Data for processing:
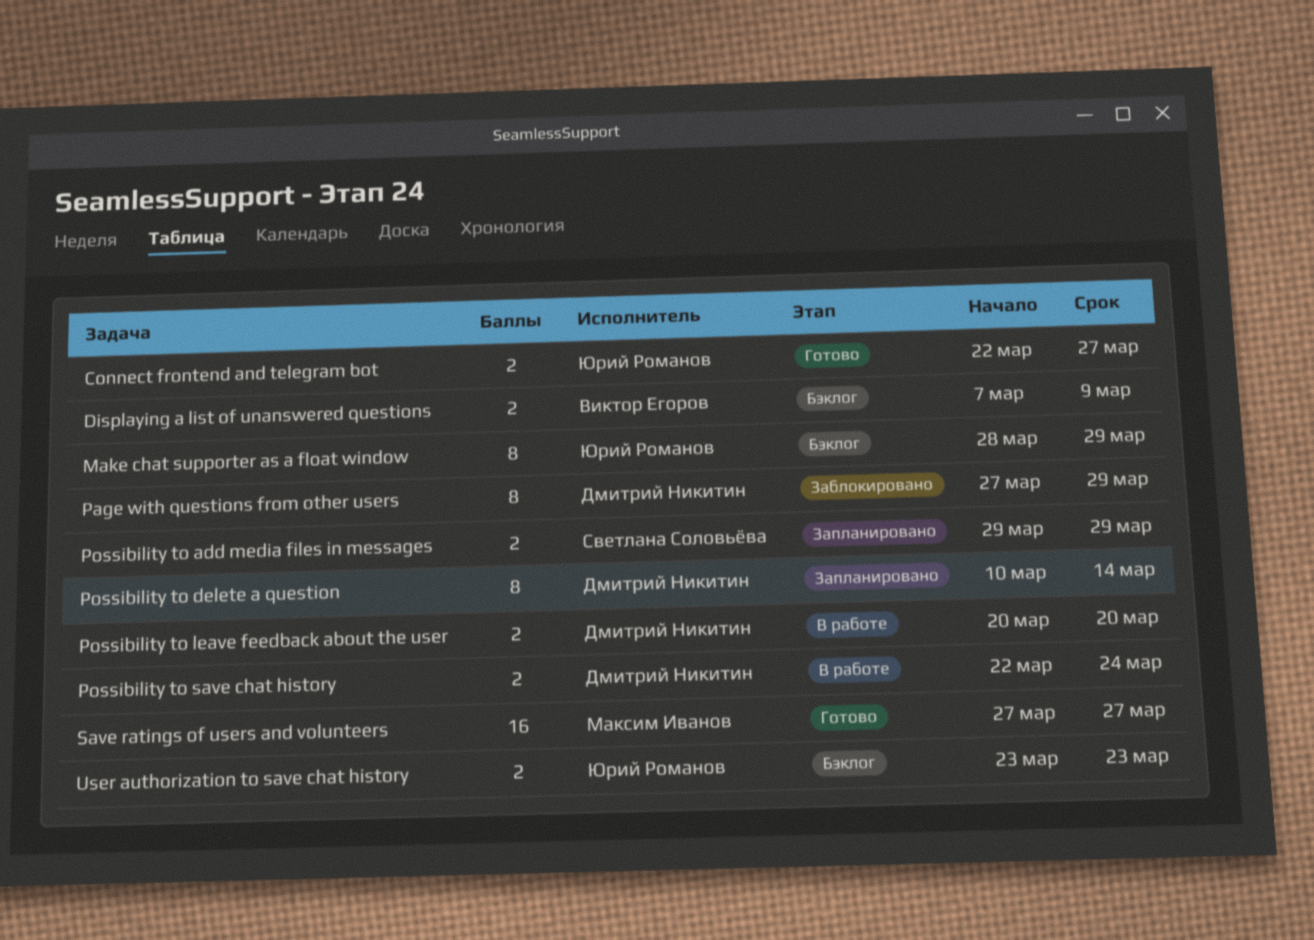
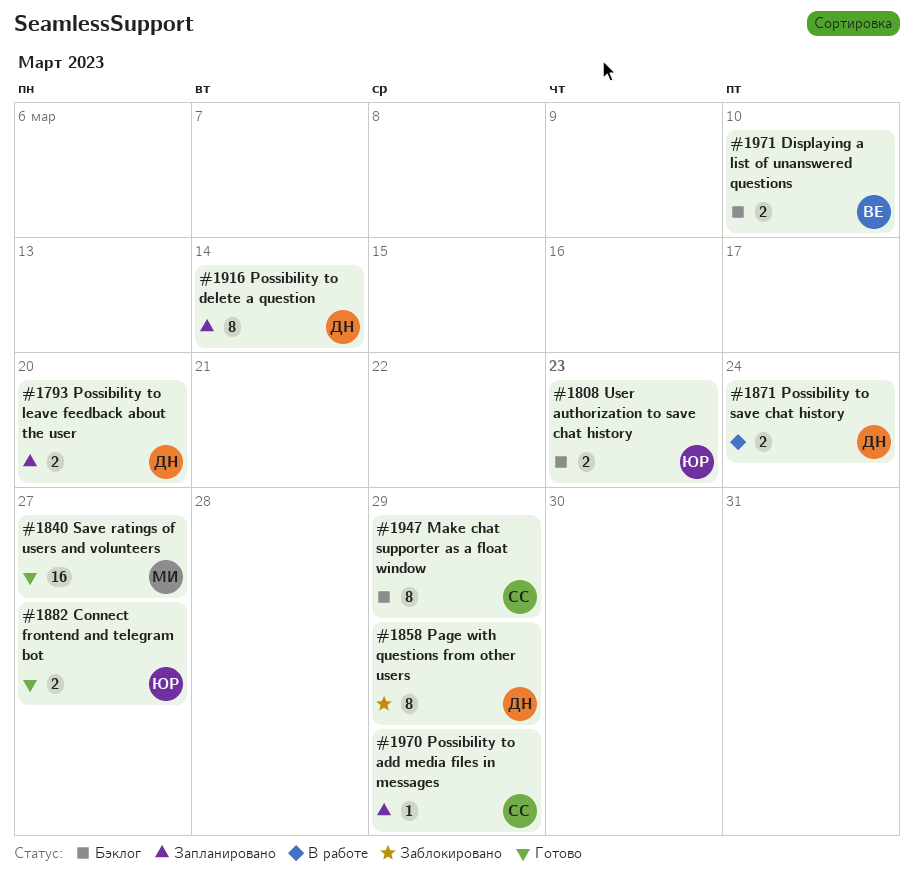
Displaying a list of unanswered questions, due: Mar 9 -> Mar 10
Make chat supporter as a float window, owner: Юрий Романов -> Светлана Соловьёва
Possibility to add media files in messages, estimate: 2 -> 1
Possibility to leave feedback about the user, status: В работе -> Запланировано

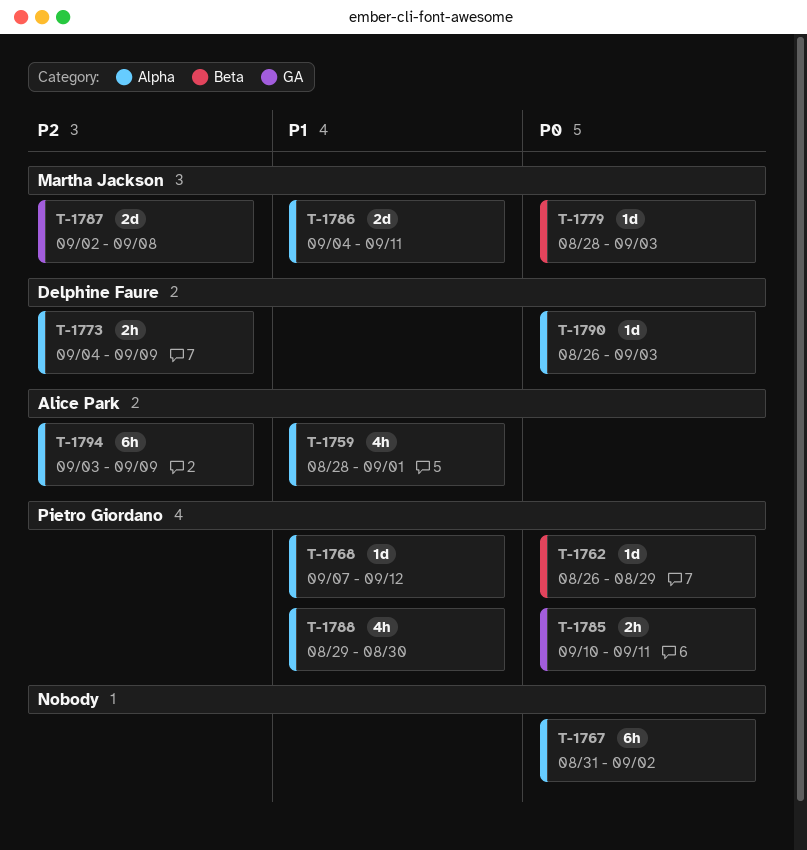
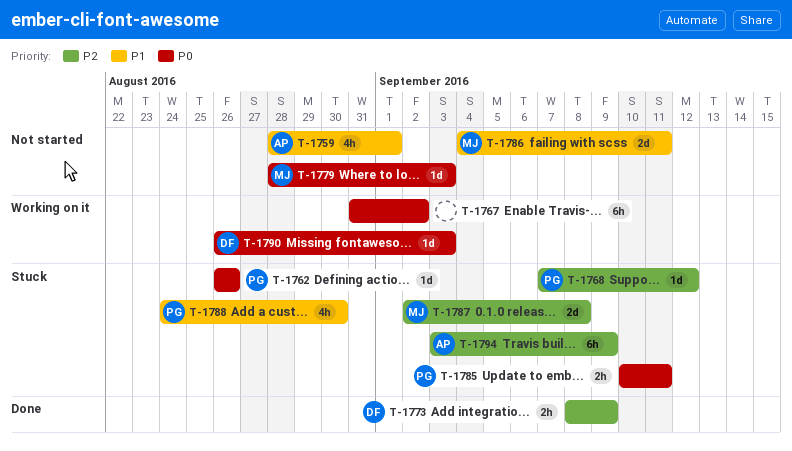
T-1762, due: Aug 29 -> Aug 26
T-1768, priority: P1 -> P2
T-1773, start: Sep 4 -> Sep 8
T-1788, start: Aug 29 -> Aug 24

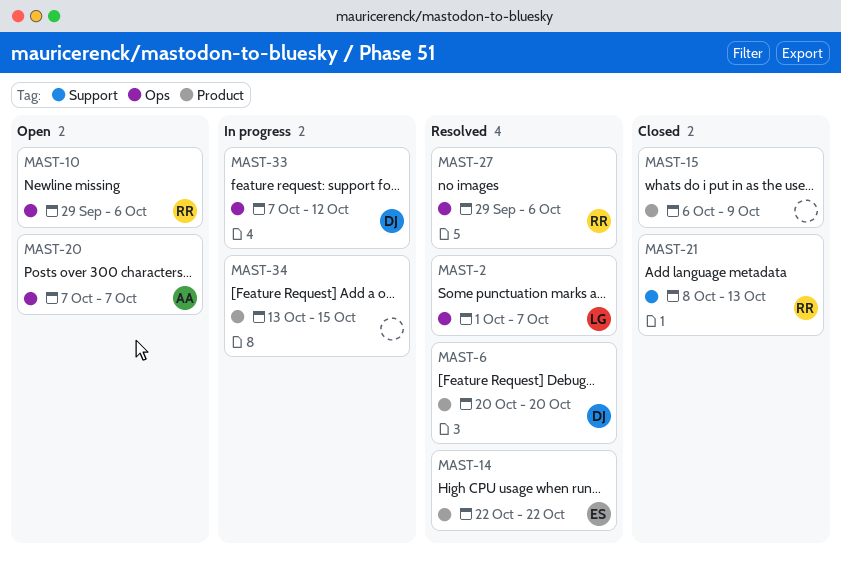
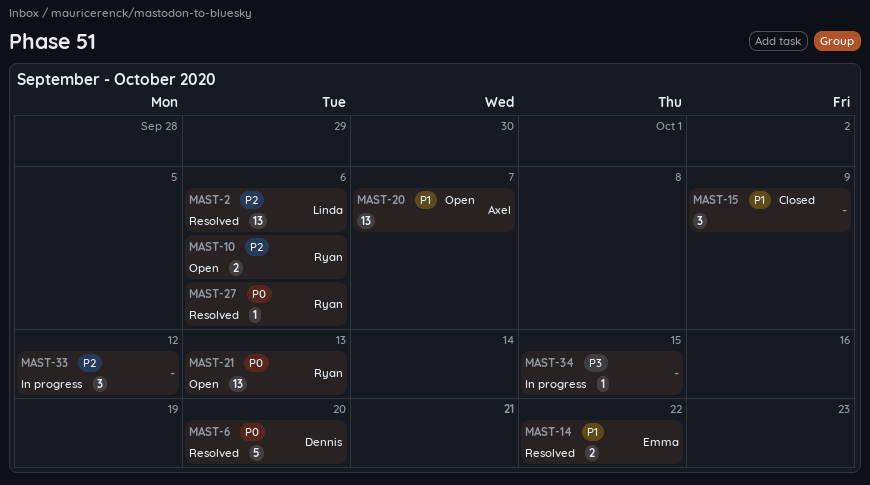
MAST-2, due: Oct 7 -> Oct 6
MAST-21, status: Closed -> Open
MAST-33, owner: Dennis -> none

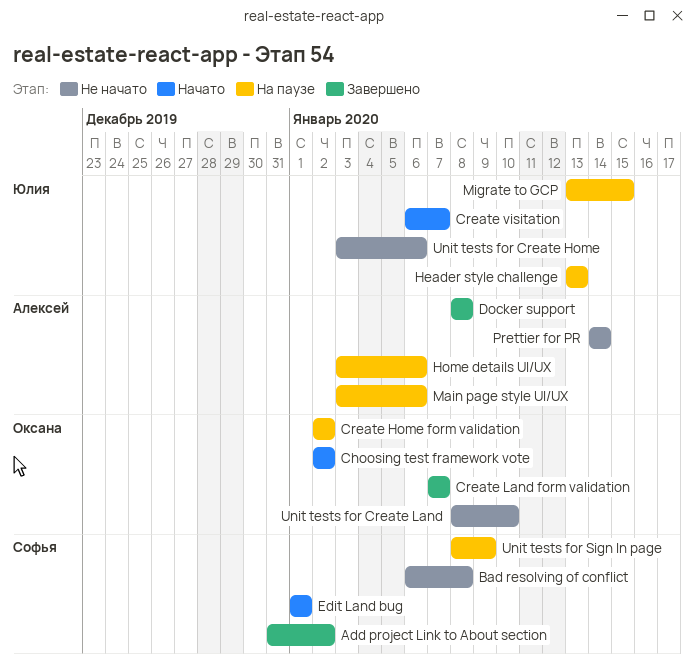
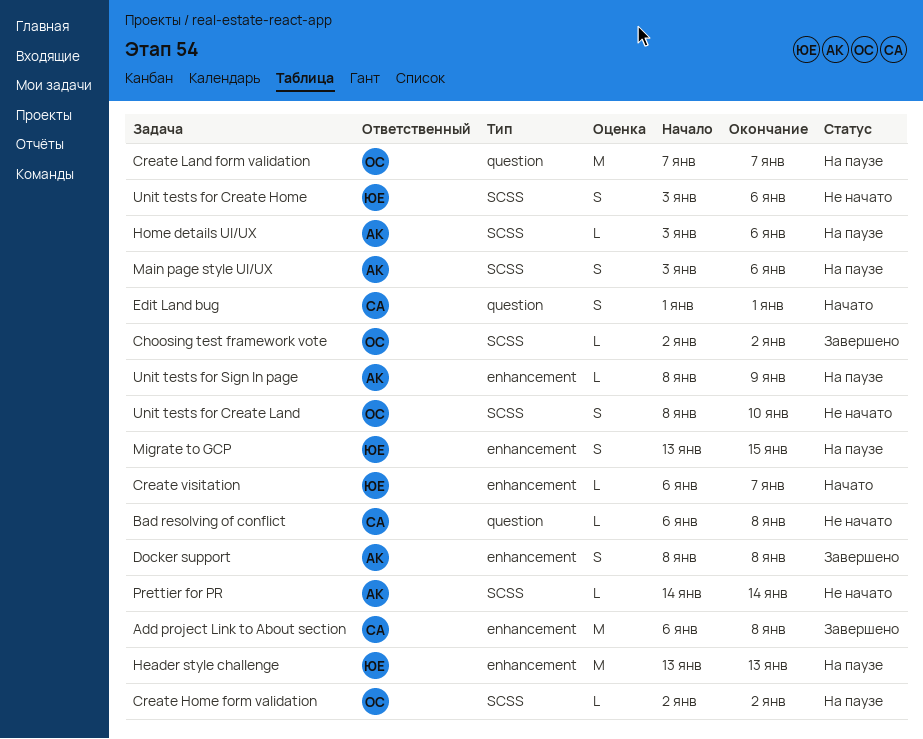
Add project Link to About section, start: Dec 31 -> Jan 6
Add project Link to About section, due: Jan 2 -> Jan 8
Choosing test framework vote, status: Начато -> Завершено
Create Land form validation, status: Завершено -> На паузе
Unit tests for Sign In page, owner: Софья -> Алексей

About this task: Would you restate, exactly and with no pictures, the lines of the entries above from the one containing "MAST-21, status: Closed -> Open" through the one containing "Create Land form"?

Answer space:
MAST-21, status: Closed -> Open
MAST-33, owner: Dennis -> none

Add project Link to About section, start: Dec 31 -> Jan 6
Add project Link to About section, due: Jan 2 -> Jan 8
Choosing test framework vote, status: Начато -> Завершено
Create Land form validation, status: Завершено -> На паузе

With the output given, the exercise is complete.